» **本文**
▬▬▬

2017年03月06日

相続市場で勝ち残る!『生前コンサル』実践の為の3つのポイント

司法書士コンサルティンググループ 川崎 啓(かわさき けい)

相続サービスを提供する士業事務所は増える一方ですが、、
まだまだ「相続手続きサポート」止まりの事務所が多く見受けられます。

そこで、今回は「相続コンサルティング」を実践するために、
意識すべきポイントを3つご紹介いたします。

(1)代行ではなく解決手段の提案に価値がある

先生方が提供する価値は、「手続き代行」ではありません。
相続コンサルティングは「 財産を貰う方がトラブルなく、
親族がみな幸せになる解決手段の提案」です。

▬▬▬

[保存済みエントリ]
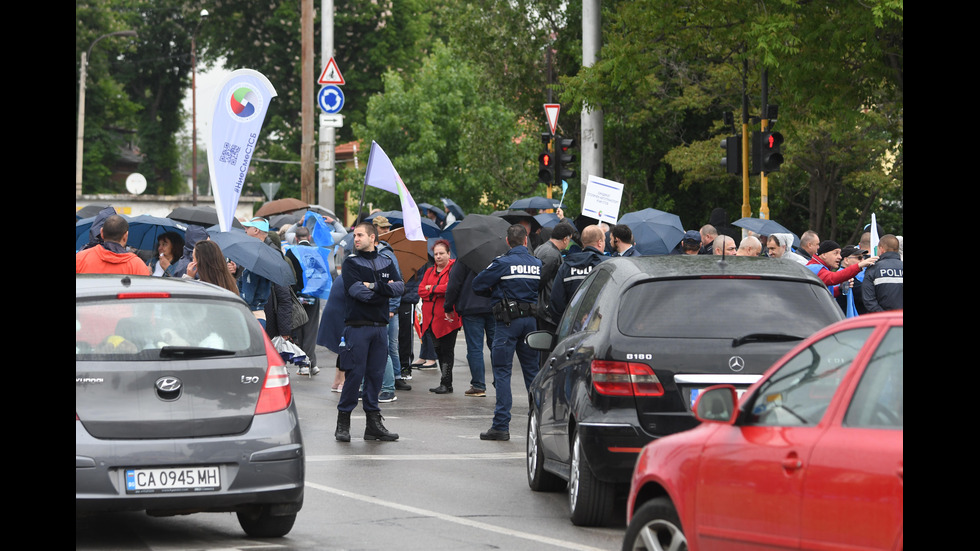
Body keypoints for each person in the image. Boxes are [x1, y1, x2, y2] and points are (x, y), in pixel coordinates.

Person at [334, 222, 404, 443]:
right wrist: (383, 292)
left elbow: (400, 287)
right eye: (355, 235)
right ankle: (343, 422)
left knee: (375, 376)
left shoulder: (386, 261)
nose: (356, 238)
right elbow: (356, 292)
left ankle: (373, 425)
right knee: (354, 376)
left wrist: (373, 286)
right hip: (357, 327)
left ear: (373, 237)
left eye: (360, 235)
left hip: (380, 328)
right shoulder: (351, 263)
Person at [472, 224, 542, 441]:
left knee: (502, 372)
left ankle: (501, 426)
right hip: (530, 322)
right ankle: (540, 423)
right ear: (525, 240)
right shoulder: (537, 263)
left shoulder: (502, 263)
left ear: (507, 241)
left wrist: (495, 290)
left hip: (507, 323)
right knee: (532, 373)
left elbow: (477, 285)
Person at [445, 259, 495, 397]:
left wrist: (448, 306)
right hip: (493, 306)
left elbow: (454, 284)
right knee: (496, 346)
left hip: (471, 306)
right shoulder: (496, 256)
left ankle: (478, 385)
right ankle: (500, 380)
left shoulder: (465, 258)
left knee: (475, 348)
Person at [418, 239, 463, 394]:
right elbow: (421, 290)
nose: (438, 256)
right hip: (431, 319)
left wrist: (432, 289)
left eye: (441, 253)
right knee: (438, 350)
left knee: (447, 351)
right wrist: (436, 291)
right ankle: (444, 382)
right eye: (435, 254)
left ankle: (446, 383)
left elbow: (451, 288)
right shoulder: (429, 271)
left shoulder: (454, 268)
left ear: (448, 254)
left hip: (447, 318)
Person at [285, 226, 323, 376]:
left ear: (296, 239)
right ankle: (312, 363)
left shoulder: (291, 252)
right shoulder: (317, 252)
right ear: (309, 237)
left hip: (296, 296)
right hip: (313, 295)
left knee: (299, 329)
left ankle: (303, 364)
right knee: (311, 330)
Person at [374, 216, 405, 399]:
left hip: (387, 308)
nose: (386, 230)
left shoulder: (386, 254)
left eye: (386, 228)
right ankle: (395, 377)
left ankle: (393, 380)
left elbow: (396, 282)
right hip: (387, 307)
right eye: (382, 228)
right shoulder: (385, 252)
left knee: (387, 346)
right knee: (388, 346)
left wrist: (392, 308)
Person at [550, 224, 607, 321]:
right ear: (600, 242)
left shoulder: (567, 266)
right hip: (602, 326)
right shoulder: (608, 265)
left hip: (571, 328)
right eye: (604, 240)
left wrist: (566, 325)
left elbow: (556, 301)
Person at [533, 222, 573, 340]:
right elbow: (539, 280)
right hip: (545, 310)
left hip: (540, 306)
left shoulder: (542, 247)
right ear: (565, 239)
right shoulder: (552, 255)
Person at [76, 215, 152, 276]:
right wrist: (147, 277)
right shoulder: (137, 266)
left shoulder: (80, 259)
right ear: (126, 236)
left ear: (101, 233)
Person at [806, 240, 878, 297]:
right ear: (824, 255)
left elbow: (827, 294)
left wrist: (840, 289)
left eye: (840, 254)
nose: (840, 257)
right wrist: (859, 266)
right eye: (836, 253)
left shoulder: (819, 267)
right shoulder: (815, 268)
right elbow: (833, 278)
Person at [238, 217, 275, 328]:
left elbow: (247, 297)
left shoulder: (255, 256)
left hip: (251, 316)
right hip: (259, 313)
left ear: (256, 231)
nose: (245, 231)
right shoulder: (267, 253)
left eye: (248, 228)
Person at [862, 234, 903, 312]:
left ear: (881, 249)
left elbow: (869, 301)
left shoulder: (873, 269)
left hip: (883, 321)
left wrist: (886, 317)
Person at [835, 245, 868, 317]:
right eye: (859, 258)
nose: (863, 261)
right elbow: (867, 294)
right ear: (846, 260)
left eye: (863, 258)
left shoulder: (841, 275)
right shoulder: (845, 278)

▬▬▬

» **問題の内容**
1.〜3.の記述が本文の内容と合っているかを「はい」か「いいえ」で答え、それぞれ決め手となる本文の語句をそのまま引用せよ。
1. 相続サービスを提供する士業事務所は減りつつあると述べている。
2. 相続コンサルティングの実践のために意識すべきポイントを3つ紹介するとしている。
3. 先生方が提供する価値は「手続き代行」であるとしている。
保存済みの行は参照しなくてよい。

» **解答欄**
1. いいえ。『相続サービスを提供する士業事務所は増える一方』
2. はい。『意識すべきポイントを3つご紹介いたします』
3. いいえ。『先生方が提供する価値は、「手続き代行」ではありません』